→ Your objective
Write out each line of the entries below that holds the word "wall".

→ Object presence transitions
-------
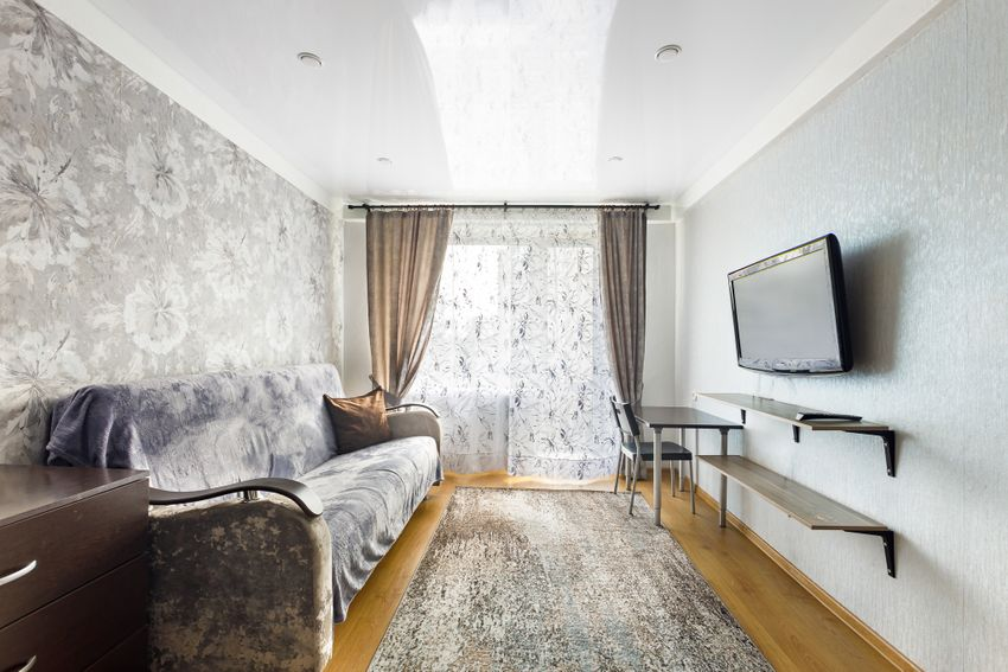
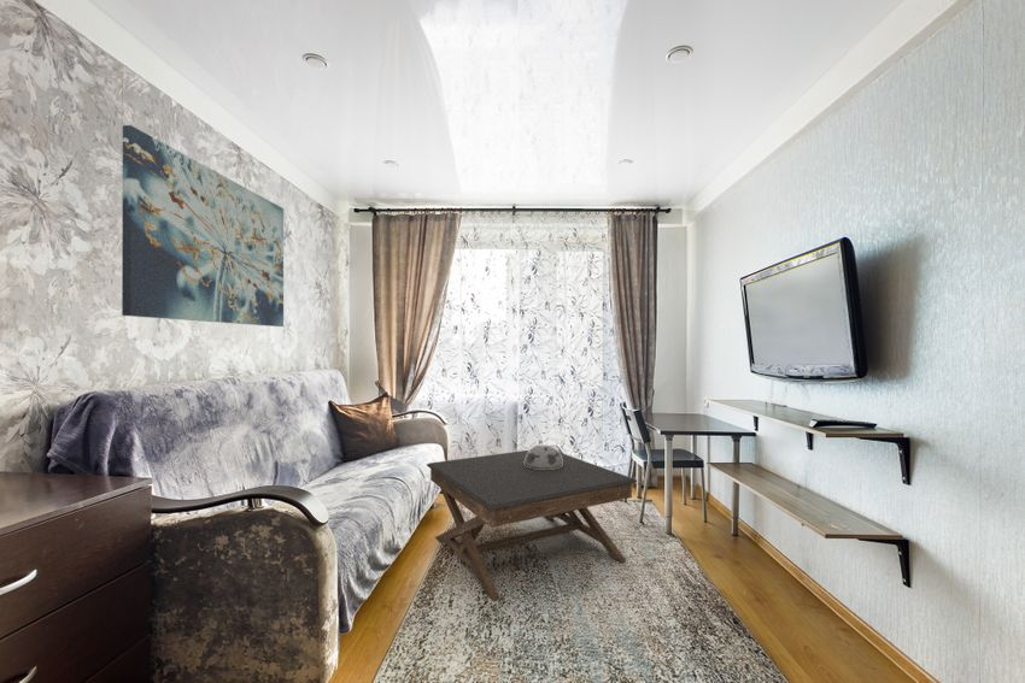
+ decorative bowl [523,443,563,470]
+ coffee table [426,449,638,602]
+ wall art [121,124,285,328]
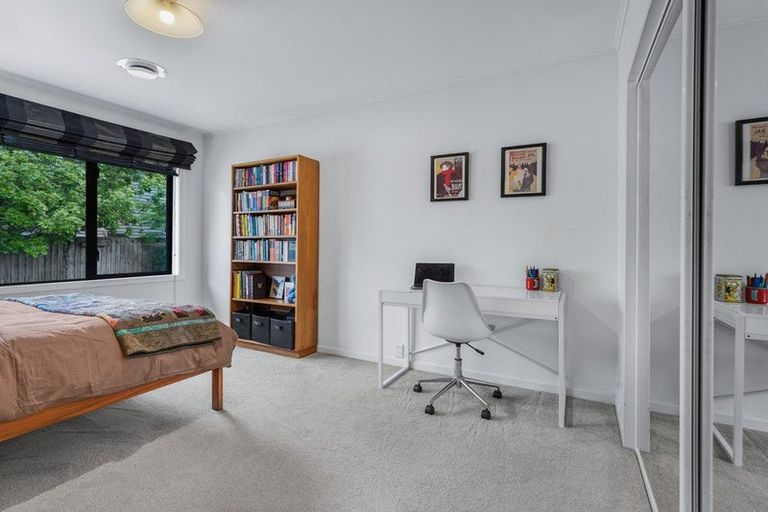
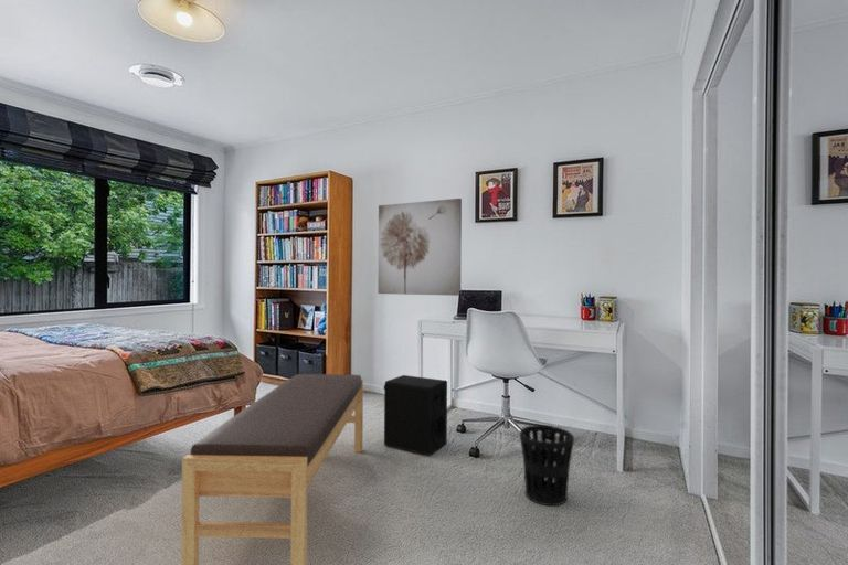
+ wall art [377,198,463,297]
+ speaker [383,374,448,457]
+ bench [180,373,364,565]
+ wastebasket [519,424,575,507]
-------
→ Exercise output
+ wall art [121,124,285,328]
+ wall art [377,198,463,297]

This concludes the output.